User scenarios (study prompts)
You booked an appointment and heard the NYU Langone app helps manage care. Activate your account and sign in on your phone.
After booking online, you notice “Sign up for MyChart.” Create your account and confirm your email to access visit details.
What we learned
Observations
- “Check” icon + “Thank you” subject implied completion before verification.
- No progress indicator; patients felt “blind” to how many steps remained.
- Username/password rules surfaced only after errors → retries.
Insights
- Language mismatch: “create” vs. “activate”.
- Error copy must instruct how to fix, not just flag a problem.
- Prevent errors proactively with rules, hints, and defaults.

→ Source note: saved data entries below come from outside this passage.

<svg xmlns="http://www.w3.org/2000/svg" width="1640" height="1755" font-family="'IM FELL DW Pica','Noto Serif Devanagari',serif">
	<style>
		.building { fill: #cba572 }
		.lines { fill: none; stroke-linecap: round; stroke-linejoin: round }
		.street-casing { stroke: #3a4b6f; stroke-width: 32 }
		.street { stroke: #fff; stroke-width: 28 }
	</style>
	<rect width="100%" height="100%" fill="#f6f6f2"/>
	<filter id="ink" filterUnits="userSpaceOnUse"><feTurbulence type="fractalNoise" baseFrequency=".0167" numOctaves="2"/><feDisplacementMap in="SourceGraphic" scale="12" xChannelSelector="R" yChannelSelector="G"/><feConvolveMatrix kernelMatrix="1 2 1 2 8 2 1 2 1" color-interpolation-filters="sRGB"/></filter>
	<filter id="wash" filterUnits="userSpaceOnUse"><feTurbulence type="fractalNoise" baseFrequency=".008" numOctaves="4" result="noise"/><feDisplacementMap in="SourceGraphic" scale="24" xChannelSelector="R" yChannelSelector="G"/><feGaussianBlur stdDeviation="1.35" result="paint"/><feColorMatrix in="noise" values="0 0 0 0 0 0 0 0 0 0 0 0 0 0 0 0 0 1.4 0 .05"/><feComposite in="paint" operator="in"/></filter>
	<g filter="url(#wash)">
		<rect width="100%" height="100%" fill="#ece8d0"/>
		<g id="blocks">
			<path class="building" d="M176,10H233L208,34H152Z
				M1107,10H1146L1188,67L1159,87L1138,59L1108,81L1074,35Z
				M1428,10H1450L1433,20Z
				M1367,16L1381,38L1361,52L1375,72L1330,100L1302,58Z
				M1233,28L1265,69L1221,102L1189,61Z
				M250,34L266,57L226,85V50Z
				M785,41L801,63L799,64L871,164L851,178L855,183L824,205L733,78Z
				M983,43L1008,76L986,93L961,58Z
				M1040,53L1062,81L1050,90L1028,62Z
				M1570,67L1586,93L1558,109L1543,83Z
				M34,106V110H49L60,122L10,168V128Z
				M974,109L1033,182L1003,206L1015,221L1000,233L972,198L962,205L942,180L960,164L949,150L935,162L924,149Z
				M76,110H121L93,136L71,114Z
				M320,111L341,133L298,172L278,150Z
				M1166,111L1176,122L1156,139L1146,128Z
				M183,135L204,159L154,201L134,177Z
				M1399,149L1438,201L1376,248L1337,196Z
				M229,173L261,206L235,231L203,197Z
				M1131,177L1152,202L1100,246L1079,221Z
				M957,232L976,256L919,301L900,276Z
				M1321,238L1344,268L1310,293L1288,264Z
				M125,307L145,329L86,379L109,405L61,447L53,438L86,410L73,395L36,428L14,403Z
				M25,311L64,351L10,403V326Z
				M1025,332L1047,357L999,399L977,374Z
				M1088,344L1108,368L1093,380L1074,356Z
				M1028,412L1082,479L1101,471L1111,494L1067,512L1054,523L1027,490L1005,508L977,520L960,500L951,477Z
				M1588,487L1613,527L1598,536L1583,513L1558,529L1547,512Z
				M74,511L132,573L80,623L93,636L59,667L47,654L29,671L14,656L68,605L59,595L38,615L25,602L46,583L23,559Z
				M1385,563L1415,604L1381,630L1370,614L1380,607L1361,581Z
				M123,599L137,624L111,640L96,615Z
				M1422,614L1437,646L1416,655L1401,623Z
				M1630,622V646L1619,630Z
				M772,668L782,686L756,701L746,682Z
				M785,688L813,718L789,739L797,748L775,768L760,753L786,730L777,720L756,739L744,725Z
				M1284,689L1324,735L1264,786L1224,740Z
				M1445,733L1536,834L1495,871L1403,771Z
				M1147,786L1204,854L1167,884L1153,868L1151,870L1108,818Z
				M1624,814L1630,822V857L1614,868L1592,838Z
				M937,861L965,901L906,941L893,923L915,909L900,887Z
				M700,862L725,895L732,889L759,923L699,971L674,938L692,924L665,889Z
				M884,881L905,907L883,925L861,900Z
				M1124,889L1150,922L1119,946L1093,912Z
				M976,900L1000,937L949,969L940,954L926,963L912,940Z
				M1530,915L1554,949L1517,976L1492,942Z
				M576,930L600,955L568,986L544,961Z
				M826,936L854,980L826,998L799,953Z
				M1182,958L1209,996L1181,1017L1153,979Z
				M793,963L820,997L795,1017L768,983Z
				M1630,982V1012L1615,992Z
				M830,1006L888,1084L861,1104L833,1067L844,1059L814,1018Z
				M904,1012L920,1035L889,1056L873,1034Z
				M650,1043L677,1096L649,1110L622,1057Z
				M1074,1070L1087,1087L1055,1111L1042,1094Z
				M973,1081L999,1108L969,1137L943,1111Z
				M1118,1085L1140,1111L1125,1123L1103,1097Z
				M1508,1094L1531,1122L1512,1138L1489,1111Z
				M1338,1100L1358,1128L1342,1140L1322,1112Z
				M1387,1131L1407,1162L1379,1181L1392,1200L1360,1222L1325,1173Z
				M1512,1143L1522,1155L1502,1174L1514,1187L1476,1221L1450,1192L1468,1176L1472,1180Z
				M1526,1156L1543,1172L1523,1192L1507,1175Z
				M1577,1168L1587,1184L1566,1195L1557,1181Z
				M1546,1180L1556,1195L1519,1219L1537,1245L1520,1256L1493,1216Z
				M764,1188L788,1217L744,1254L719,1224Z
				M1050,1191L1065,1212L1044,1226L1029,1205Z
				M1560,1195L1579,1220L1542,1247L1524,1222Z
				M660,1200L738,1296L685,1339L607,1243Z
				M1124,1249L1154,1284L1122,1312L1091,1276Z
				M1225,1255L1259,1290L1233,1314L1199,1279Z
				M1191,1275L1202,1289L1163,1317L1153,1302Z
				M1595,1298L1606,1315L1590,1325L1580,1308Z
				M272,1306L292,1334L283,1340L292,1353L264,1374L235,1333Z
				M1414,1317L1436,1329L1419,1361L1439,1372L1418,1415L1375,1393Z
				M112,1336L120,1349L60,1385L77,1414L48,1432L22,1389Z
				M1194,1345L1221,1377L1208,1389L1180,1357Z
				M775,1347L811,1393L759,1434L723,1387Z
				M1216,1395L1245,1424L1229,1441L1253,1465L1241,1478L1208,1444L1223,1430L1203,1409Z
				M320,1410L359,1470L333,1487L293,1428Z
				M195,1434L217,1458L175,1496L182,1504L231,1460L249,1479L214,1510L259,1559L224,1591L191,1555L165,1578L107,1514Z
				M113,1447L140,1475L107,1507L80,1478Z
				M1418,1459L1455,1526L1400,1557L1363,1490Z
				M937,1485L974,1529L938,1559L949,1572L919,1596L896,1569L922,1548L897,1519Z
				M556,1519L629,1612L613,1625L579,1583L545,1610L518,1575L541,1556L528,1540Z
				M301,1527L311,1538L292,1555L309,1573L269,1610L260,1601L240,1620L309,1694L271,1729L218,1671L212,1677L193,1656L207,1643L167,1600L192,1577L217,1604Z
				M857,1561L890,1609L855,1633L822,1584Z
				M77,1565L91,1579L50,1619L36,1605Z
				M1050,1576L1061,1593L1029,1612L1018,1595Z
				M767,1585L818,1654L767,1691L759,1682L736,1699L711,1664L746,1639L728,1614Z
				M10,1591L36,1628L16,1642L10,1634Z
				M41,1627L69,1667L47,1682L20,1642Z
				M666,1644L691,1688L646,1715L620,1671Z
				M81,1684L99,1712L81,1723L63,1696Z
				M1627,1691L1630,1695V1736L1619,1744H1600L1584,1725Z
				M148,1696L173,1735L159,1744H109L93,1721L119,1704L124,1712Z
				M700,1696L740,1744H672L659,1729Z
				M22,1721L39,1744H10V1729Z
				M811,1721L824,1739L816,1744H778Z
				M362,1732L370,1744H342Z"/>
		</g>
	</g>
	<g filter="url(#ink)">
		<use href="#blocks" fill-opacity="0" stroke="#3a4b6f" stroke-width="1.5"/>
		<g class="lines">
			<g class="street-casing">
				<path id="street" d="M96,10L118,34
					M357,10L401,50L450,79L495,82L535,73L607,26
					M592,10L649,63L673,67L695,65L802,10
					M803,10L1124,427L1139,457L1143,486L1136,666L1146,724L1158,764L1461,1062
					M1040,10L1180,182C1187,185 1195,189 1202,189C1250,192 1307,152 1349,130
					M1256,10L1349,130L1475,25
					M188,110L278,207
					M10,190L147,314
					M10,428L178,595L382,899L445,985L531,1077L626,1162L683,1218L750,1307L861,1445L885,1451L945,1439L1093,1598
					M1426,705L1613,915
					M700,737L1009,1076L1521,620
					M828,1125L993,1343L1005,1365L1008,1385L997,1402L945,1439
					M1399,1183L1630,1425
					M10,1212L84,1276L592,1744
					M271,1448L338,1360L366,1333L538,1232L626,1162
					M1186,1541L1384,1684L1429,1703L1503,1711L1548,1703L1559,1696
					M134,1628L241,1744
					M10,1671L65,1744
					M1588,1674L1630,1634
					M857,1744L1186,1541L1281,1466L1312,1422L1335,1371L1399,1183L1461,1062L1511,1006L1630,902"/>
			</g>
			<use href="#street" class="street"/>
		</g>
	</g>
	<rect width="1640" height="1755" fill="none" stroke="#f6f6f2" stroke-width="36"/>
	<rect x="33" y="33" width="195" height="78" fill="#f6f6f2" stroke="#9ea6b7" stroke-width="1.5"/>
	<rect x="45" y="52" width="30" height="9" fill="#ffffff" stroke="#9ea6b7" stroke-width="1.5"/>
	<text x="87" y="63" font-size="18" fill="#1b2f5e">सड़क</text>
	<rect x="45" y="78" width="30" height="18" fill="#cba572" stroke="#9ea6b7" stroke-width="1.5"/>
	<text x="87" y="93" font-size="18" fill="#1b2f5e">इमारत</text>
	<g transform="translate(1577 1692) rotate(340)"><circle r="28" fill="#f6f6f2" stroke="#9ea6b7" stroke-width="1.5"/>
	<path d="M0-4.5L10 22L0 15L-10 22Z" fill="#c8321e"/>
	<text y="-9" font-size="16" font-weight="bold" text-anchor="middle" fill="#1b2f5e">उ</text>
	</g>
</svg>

Biggest issue is forgetting the password because different validation rules.
I’m confused about create vs activate.
I thought I was done because the email starts with Thank You.
Our plan
Reduce cognitive load and ambiguity by making activation visibly guided, language-clear, and error-preventive.
What we set out to do
- Introduce a three-step tracker (Find Record → Verify → Activate).
- Rewrite copy for purpose + next step clarity.
- Show credential rules before input; inline validation/hints.
- Revise email: clear subject/CTA (“Confirm your account”).
- Support SMS verification and mobile-first forms.
Why it mattered
- Activation is the entry point to care—trust begins here.
- Telemedicine adoption depends on seamless first-use.
- Lower support burden via self-evident workflows.
Challenges
- Legacy systems: Epic/MyChart logic constraints.
- Complex workflows: Patient record matching, identity verification, security.
- Regulation: Accessibility, privacy, translation parity (EN/ES).
Solutions
Thesis: Reduce cognitive load and ambiguity by making activation visibly guided, language-clear, and error-preventive.
A more guided experience
step tracker, preventing errors with more help text, more instructive language.
More inclusive and accessible communication design
Clearer, more direct and accessible language and icons to help people understand their status, objective and what they need to do.
Owned, improved and implemented new form comoponent library and documentation.
Elevated flows across organization by improving forms component librarie, from account creation for myChart to scheduling a doctor's visit.
Led UX Writing Guidelines
Worked across teams to standarize accessible language, clear formatting and a helpful voice.
Key improvements
Guided progress
Three-step tracker and page-top guidance eliminate the “blind” feeling; expectations are explicit.
Proactive prevention
Rules, hints, and inline validation appear before input; copy becomes instruction, not admonition.
Stronger handoff
Email subject/CTA rewritten to emphasize confirm and why it matters; fewer users stranded between systems.
Impact
Reflections
- In regulated workflows, predictability is a usability feature—guidance must be visible and consistent.
- Systemized forms + copy turn one win into many; DS integration multiplies impact.
- Designing around Epic/MyChart constraints meant focusing on language, sequence, and verification clarity.